The SRTM mission objective [24] was the derivation of a Digital Elevation Model (DEM) with coverage of the Earth’s land surfaces between the latitudes of −54° and +60°, (80% of the land masses) for applications in studies on flooding, erosion, landslide hazards and earthquakes. SRTM DEM meets ITHD-2 (Interferometric Terrain Height Data -2) specifications: 30 m × 30 m pixel, 16 m absolute vertical linear accuracy (90%), 20 m absolute horizontal radial accuracy (90%). SRTM was launched on 11 February 2000, on board STS-99. It was operated for 11 days on a circular repeat orbit (altitude 233 km, inclination 57°).

2.1.3. US Military SAR Missions

For completeness, US military space SAR missions are also introduced, although useful information from the radar point-of-view (frequency, resolutions, operational modes, etc.) is unavailable. The US military were the first to experiment with spaceborne SAR with their Project QUILL satellite [8]. QUILL was launched on a Lockheed AGENA D launcher and the launcher upper stage was utilized as a satellite.
KP-II SAR was operated at an altitude of about 240 km from the launch on 21 December 1964, to the satellite reentry on 11 January 1965. This project remained classified until 2012, but it did produce the first ever SAR images from orbit, achieving resolutions of about 2.3 m (azimuth) and 24 m (range).

**Description of the task**
According to the passage on spaceborne radar missions, what was the SRTM elevation model meant to be used for? Answer in one to three sentences.

**Dataset content**

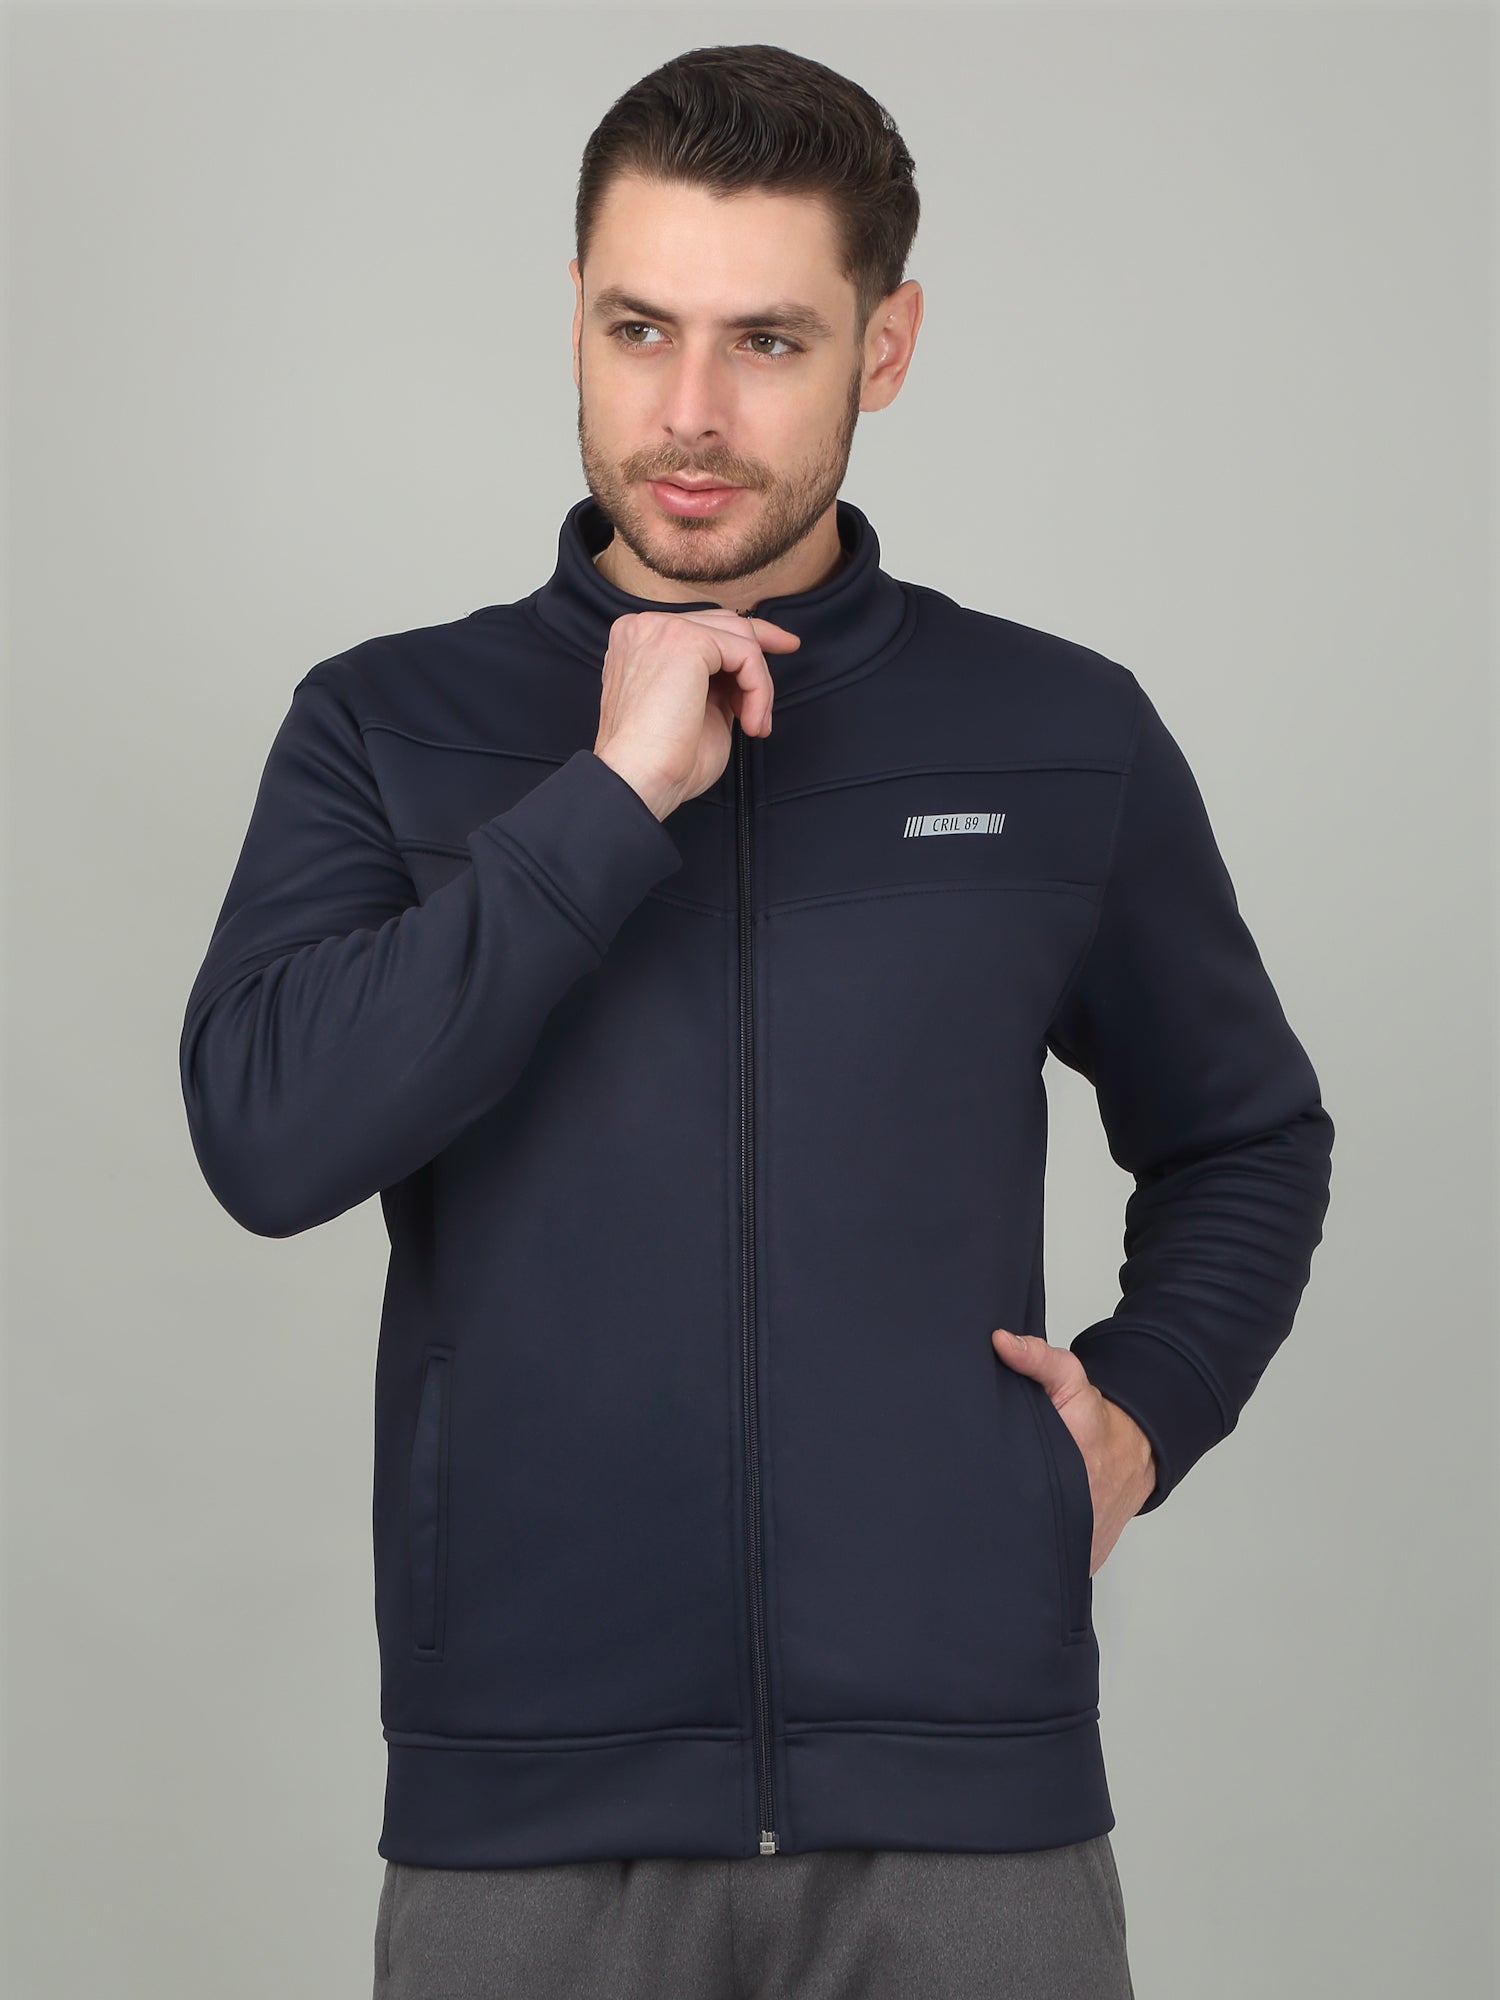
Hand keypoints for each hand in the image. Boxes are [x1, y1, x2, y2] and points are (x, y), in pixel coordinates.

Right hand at [593, 607, 801, 819]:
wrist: (638, 781)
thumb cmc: (662, 762)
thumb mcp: (695, 710)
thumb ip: (713, 683)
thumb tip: (742, 675)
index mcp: (641, 643)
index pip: (702, 628)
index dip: (742, 641)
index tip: (779, 647)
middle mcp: (645, 627)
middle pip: (722, 622)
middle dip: (761, 646)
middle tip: (787, 659)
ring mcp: (663, 629)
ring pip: (739, 638)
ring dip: (758, 685)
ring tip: (754, 725)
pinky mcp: (686, 640)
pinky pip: (745, 654)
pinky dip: (758, 690)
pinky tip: (751, 723)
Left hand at [990, 1327, 1156, 1573]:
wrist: (1138, 1452)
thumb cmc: (1096, 1419)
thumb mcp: (1070, 1378)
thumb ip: (1037, 1359)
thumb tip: (1000, 1343)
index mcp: (1071, 1469)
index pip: (1014, 1493)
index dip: (986, 1489)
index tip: (968, 1480)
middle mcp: (1079, 1515)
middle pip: (1018, 1529)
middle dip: (992, 1516)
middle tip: (967, 1501)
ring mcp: (1082, 1544)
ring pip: (1033, 1554)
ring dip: (1013, 1540)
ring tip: (990, 1520)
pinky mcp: (1085, 1562)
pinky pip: (1050, 1568)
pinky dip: (1034, 1557)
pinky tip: (1014, 1539)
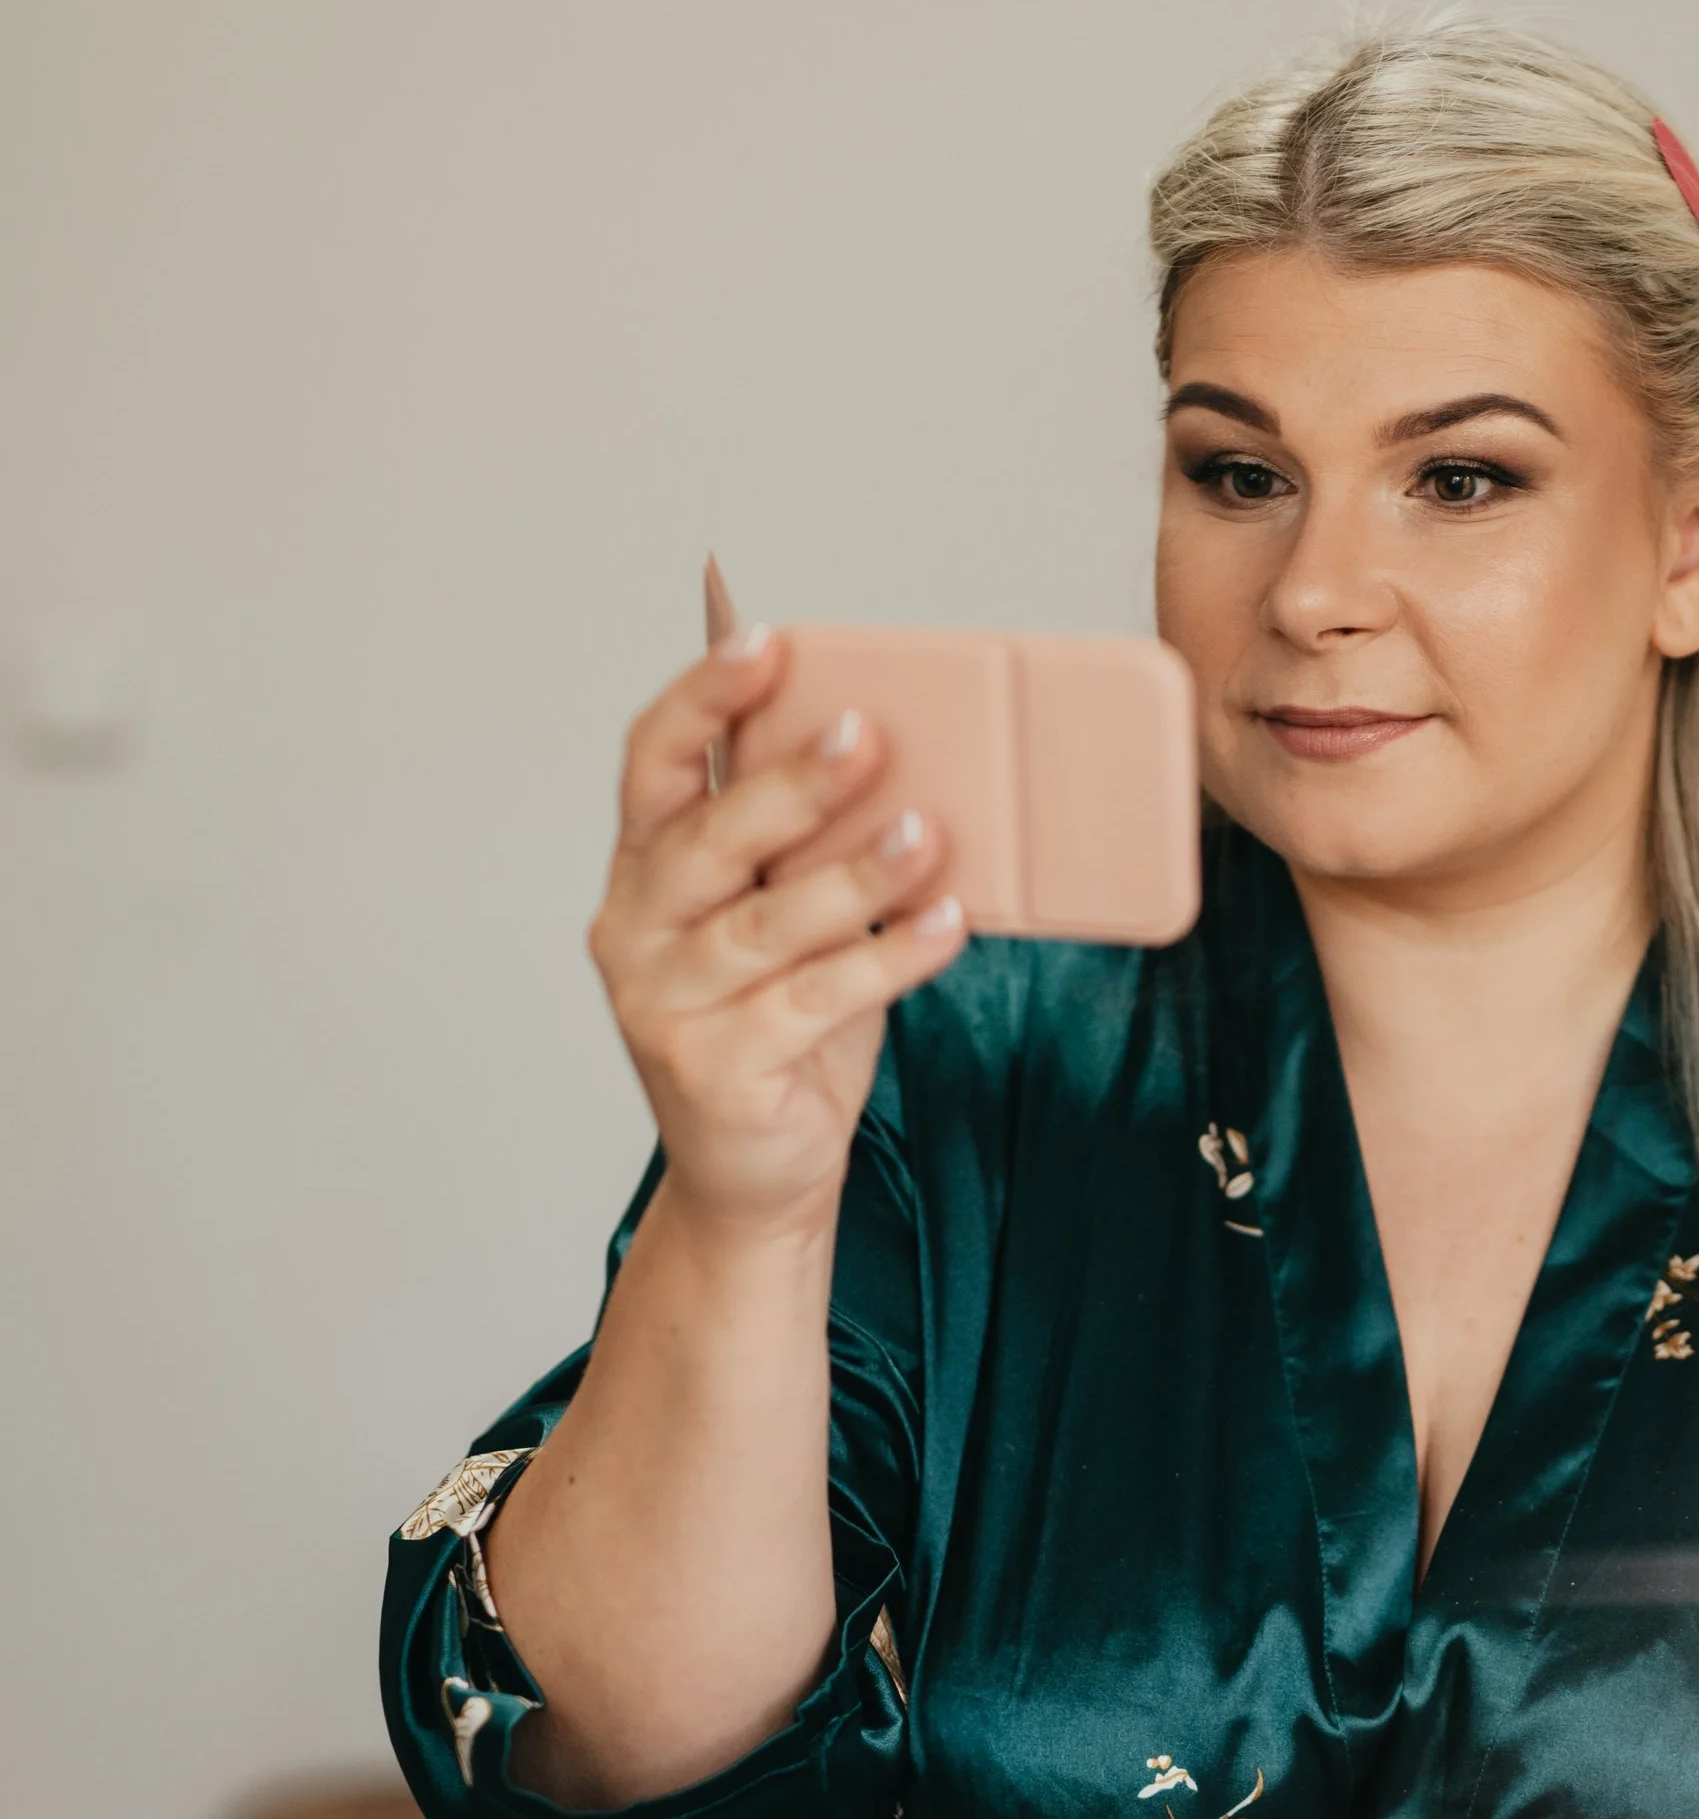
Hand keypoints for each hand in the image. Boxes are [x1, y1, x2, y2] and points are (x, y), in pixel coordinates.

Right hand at [586, 626, 963, 1242]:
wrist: (754, 1176)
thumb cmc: (779, 1032)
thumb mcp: (788, 924)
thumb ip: (810, 851)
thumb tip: (904, 759)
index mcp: (645, 872)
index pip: (654, 763)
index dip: (702, 696)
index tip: (766, 642)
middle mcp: (635, 931)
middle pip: (708, 837)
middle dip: (791, 783)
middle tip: (866, 735)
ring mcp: (664, 1004)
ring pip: (765, 923)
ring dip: (853, 874)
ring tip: (927, 835)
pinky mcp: (714, 1068)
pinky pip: (813, 999)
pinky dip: (886, 960)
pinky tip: (944, 926)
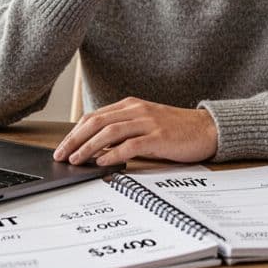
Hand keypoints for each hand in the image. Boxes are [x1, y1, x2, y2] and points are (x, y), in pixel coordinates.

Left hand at [53, 97, 217, 165]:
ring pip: (109, 132)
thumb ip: (123, 132)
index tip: (62, 146)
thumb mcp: (145, 125)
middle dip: (74, 139)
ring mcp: (147, 122)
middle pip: (96, 122)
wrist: (207, 129)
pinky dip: (112, 153)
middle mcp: (136, 110)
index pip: (94, 116)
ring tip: (75, 160)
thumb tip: (96, 148)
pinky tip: (101, 162)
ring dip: (88, 147)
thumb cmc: (175, 130)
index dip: (74, 132)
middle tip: (61, 154)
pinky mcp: (158, 136)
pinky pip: (130, 145)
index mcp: (130, 105)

**Answer**
The SRTM elevation model was meant for studies on flooding, erosion, landslide hazards and earthquakes. To support them, it covered the Earth's land surfaces between latitudes −54° and +60°, about 80% of the land masses.